Could you repeat all of the entries exactly, leaving out any pictures?

- - -

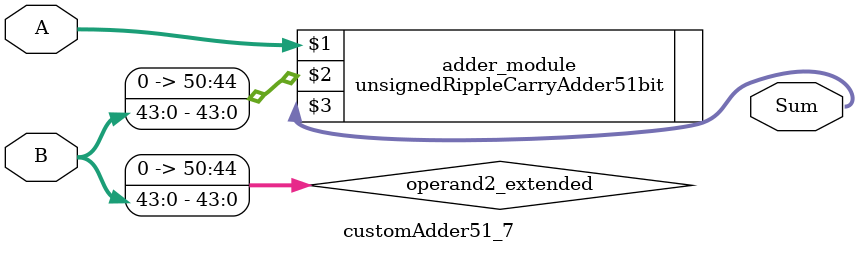
<source format=v>
module customAdder51_7(
                        input [50 : 0] A,
                        input [43 : 0] B,
                        
                        output [51 : 0] Sum
                );

        wire [50 : 0] operand2_extended;
        
        assign operand2_extended =  {7'b0, B};
        
        unsignedRippleCarryAdder51bit adder_module(
            A,
            operand2_extended,
            Sum
        );
        
        endmodule
        
</source>
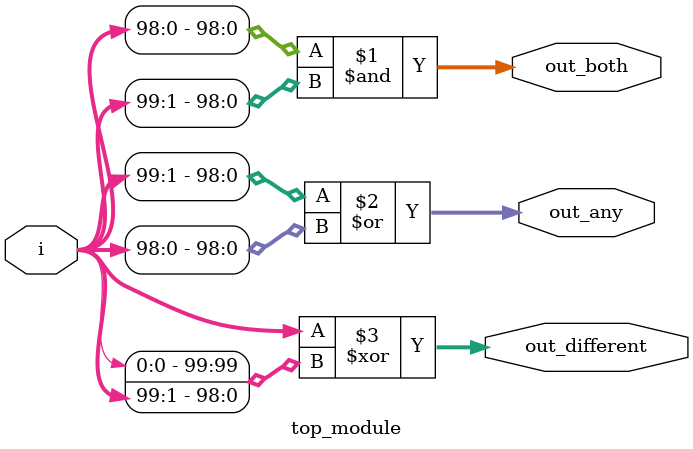
<source format=sv>
module top_module(
    input [99:0] i,
    output [98:0] out_both,
    output [99:1] out_any,
    output [99:0] out_different
  );
  assign out_both      = i[98:0] & i[99:1];
  assign out_any       = i[99:1] | i[98:0];
  assign out_different = i ^ { i[0], i[99:1] };

`ifdef COCOTB_SIM

  initial
  begin
    $dumpfile ("top_module.vcd");
    $dumpvars (0, top_module);
    #1;
  end
`endif
endmodule

</source>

- - -

WRITTEN RESPONSE ::
<source format=v>
module customAdder51_7(
                        input [50 : 0] A,
                        input [43 : 0] B,
                        
                        output [51 : 0] Sum
                );

        wire [50 : 0] operand2_extended;
        
        assign operand2_extended =  {7'b0, B};
        
        unsignedRippleCarryAdder51bit adder_module(
            A,
            operand2_extended,
            Sum
        );
        
        endmodule
        
</source>
<source format=sv>
module top_module(
    input [99:0] i,
    output [98:0] out_both,
    output [99:1] out_any,
    output [99:0] out_different
  );
  assign out_both      = i[98:0] & i[99:1];
  assign out_any       = i[99:1] | i[98:0];
  assign out_different = i ^ { i[0], i[99:1] };

`ifdef COCOTB_SIM

  initial
  begin
    $dumpfile ("top_module.vcd");
    $dumpvars (0, top_module);
    #1;
  end
`endif
endmodule

</source>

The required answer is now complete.